TASK INPUTS:
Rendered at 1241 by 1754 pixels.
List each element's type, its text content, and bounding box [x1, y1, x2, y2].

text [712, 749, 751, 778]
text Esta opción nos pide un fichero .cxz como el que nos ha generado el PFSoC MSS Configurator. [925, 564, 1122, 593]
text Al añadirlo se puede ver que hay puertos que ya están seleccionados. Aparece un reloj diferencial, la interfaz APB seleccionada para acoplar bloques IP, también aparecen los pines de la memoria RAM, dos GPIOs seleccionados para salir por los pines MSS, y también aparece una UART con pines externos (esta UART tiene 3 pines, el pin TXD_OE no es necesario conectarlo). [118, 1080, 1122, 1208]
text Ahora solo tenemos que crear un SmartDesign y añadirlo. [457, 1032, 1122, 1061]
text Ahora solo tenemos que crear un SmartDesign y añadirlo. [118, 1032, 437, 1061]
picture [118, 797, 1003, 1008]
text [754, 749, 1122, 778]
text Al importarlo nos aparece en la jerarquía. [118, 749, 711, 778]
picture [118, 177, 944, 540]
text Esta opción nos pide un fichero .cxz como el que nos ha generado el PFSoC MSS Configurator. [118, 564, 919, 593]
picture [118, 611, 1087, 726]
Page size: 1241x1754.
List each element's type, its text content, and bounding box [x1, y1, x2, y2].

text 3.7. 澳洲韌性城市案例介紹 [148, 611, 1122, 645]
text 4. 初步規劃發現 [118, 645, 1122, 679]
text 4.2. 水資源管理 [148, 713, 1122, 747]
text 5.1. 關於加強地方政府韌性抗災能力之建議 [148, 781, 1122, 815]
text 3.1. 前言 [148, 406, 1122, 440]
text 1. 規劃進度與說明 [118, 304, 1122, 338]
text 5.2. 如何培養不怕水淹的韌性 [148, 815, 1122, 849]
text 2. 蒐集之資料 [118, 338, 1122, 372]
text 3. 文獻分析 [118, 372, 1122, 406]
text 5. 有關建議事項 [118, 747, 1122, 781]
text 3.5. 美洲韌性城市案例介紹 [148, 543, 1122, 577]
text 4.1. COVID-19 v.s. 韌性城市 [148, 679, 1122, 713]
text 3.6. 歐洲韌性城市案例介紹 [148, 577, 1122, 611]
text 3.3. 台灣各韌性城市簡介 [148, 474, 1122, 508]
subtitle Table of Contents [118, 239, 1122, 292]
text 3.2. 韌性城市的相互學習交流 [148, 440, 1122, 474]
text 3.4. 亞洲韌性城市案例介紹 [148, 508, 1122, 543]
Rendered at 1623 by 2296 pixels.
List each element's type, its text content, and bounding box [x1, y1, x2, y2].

EXERCISE DIRECTIONS: Copy the material word for word, beginning with its first line and going on through the line that contains "picture [118, 611, 1087, 726]", with that line included.

RESPONSE TO THE TASK:
Rendered at 1241 by 1754 pixels.
List each element's type, its text content, and bounding box [x1, y1, x2, y2].

text [712, 749, 751, 778]
text Esta opción nos pide un fichero .cxz como el que nos ha generado el PFSoC MSS Configurator. [925, 564, 1122, 593]
text Al añadirlo se puede ver que hay puertos que ya están seleccionados. Aparece un reloj diferencial, la interfaz APB seleccionada para acoplar bloques IP, también aparecen los pines de la memoria RAM, dos GPIOs seleccionados para salir por los pines MSS, y también aparece una UART con pines externos (esta UART tiene 3 pines, el pin TXD_OE no es necesario conectarlo). [118, 1080, 1122, 1208]
text Ahora solo tenemos que crear un SmartDesign y añadirlo. [457, 1032, 1122, 1061]
text Ahora solo tenemos que crear un SmartDesign y añadirlo. [118, 1032, 437, 1061]
picture [118, 797, 1003, 1008]
text [754, 749, 1122, 778]
text Al importarlo nos aparece en la jerarquía. [118, 749, 711, 778]
picture [118, 177, 944, 540]
text Esta opción nos pide un fichero .cxz como el que nos ha generado el PFSoC MSS Configurator. [118, 564, 919, 593]
picture [118, 611, 1087, 726]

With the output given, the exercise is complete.